### Bloque de texto
---

Creo que ese sentimiento de estar siempre «al día» en todo se relaciona mucho con el modelo de éxito que impera en nuestras sociedades: la fama, el dinero, el reconocimiento profesional, los ascensos… En la sociedad de las prisas, lo que se espera de nosotros se asemeja a lo que se espera de las máquinas: eficiencia y rapidez. Pero la lógica de las máquinas no casa bien con la lógica de la vida. Hoy se nos demanda que funcionemos como piezas bien ensambladas de un sistema con objetivos esencialmente económicos. Generalmente, queda atrás, muy atrás, la pregunta que yo en ocasiones he hecho a mis estudiantes en la universidad: «Tú, ¿cómo te sueñas?». Algo fundamental, que suele llegar con la madurez, es vivir con la sensación interna de no tener nada que demostrar. Eso nos libera de mucha tensión. Felizmente, hay bastantes personas que viven así, relajadas y contentas. Por lo general, no son muy perfeccionistas y tampoco tratan de forzar mucho las cosas a su favor. Viven como lo haría un marinero: sin abandonar el timón pero sabiendo que en altamar nadie contempla ni aplaude tus hazañas.
Dice que ahora estamos seducidos por lo lejano, lo grande y lo rápido. ¿De qué estamos huyendo?

---

### Tareas requeridas
1) En el texto sobre la sociedad de las prisas, ¿qué se espera de nosotros que se asemeja a lo que se espera de las máquinas?
2) Prosigue el texto sobre la sociedad de las prisas a partir de su última frase.

---

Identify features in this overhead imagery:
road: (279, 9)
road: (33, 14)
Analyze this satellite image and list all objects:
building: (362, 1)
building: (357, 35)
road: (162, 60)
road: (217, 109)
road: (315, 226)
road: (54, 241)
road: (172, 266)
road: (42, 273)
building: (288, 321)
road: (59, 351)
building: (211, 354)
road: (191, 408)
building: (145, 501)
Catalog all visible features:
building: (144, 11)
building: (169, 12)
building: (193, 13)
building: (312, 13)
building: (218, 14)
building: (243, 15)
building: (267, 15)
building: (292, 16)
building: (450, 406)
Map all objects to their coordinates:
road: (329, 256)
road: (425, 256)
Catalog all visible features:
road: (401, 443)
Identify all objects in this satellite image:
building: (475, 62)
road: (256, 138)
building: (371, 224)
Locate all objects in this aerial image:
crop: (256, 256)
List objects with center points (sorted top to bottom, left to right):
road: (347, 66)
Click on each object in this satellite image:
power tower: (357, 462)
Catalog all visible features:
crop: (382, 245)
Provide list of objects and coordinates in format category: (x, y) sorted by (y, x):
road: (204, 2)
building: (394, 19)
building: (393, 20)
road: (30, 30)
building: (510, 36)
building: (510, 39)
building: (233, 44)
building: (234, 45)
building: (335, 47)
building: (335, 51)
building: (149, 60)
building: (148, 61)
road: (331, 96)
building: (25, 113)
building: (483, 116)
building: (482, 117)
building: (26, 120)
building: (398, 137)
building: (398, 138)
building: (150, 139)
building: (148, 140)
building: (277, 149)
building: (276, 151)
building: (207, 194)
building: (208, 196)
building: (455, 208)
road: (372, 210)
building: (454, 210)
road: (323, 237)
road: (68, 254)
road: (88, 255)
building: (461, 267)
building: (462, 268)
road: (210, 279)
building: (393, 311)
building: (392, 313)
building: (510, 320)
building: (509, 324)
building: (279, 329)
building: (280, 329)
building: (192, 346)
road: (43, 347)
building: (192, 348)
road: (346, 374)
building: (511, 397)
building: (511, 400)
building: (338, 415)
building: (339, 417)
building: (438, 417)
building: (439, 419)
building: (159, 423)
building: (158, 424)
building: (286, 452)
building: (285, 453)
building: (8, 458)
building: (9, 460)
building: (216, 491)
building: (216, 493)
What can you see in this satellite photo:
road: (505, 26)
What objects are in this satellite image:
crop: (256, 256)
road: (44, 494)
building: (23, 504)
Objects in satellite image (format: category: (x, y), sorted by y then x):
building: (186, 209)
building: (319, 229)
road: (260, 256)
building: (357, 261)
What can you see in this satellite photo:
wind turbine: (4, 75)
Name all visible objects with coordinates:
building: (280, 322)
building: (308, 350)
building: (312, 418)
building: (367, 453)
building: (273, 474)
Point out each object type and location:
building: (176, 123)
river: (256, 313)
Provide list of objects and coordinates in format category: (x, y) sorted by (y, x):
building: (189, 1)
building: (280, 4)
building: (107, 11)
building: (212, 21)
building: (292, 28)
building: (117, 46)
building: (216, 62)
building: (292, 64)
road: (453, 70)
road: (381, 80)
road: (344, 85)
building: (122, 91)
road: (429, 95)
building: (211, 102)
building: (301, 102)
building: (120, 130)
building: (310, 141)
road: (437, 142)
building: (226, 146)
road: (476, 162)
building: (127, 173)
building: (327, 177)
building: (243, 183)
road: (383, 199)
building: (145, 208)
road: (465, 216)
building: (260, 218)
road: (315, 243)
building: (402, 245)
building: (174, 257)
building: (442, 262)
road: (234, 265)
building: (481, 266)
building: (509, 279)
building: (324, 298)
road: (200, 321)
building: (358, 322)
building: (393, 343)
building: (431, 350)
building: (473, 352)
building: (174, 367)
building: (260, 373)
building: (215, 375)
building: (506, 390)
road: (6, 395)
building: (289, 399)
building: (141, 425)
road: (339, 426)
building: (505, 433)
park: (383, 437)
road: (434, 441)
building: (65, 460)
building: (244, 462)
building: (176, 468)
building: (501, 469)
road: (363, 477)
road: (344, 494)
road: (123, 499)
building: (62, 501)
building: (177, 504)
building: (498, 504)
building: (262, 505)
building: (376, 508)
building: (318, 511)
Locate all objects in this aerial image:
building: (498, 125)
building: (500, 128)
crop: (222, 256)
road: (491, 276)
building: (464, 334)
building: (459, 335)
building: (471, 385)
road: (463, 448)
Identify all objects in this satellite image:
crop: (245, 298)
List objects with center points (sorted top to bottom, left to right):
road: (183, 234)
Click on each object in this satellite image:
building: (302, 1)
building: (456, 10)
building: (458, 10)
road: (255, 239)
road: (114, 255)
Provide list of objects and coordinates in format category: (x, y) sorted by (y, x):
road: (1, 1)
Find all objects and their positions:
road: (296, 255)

---

### Respuestas por tarea
1) Eficiencia y rapidez.

2)
Huimos de nuestra propia condición de seres con límites. Lo grande, lo lejano y lo rápido son una invitación a superar las barreras de la naturaleza y de nuestra propia naturaleza. Pero, al crecer en esa dirección, estamos dejando de lado las condiciones para una vida comunitaria en la que los vínculos de lo cercano, lo pequeño y lo lento benefician a las personas y los grupos humanos. Por eso, en el libro dedico varios capítulos a explicar las ventajas que tiene optar por este modelo. Entendiendo que «pequeño» quiere decir «el tamaño óptimo en cada caso», que el concepto de lo cercano está lleno de matices y que la lentitud es una metáfora que trata de expresar «el ritmo apropiado en cada caso». En cuanto a de qué estamos huyendo, yo diría que escapamos de nuestra condición humana y limitada para tratar de aproximarnos a los dioses. Así, a lo largo de la historia, hemos venido usando el poder de transformar la naturaleza con la tecnología, creando realidades deslumbrantes que dan cuenta de nuestra «grandeza». De nuevo se trata de sobrepasar los límites y cumplir la promesa de «seréis como dioses».
«El cambio climático es el mejor ejemplo de la sociedad de las prisas»
La sociedad de las prisas plantea que debemos apostar por el sentido de comunidad, de pertenencia, la proximidad, el respeto por la naturaleza, incluso habla de los beneficios de las «ciudades de 15 minutos». ¿Cómo contribuyen las iniciativas en esta línea a hacerle frente a la crisis climática?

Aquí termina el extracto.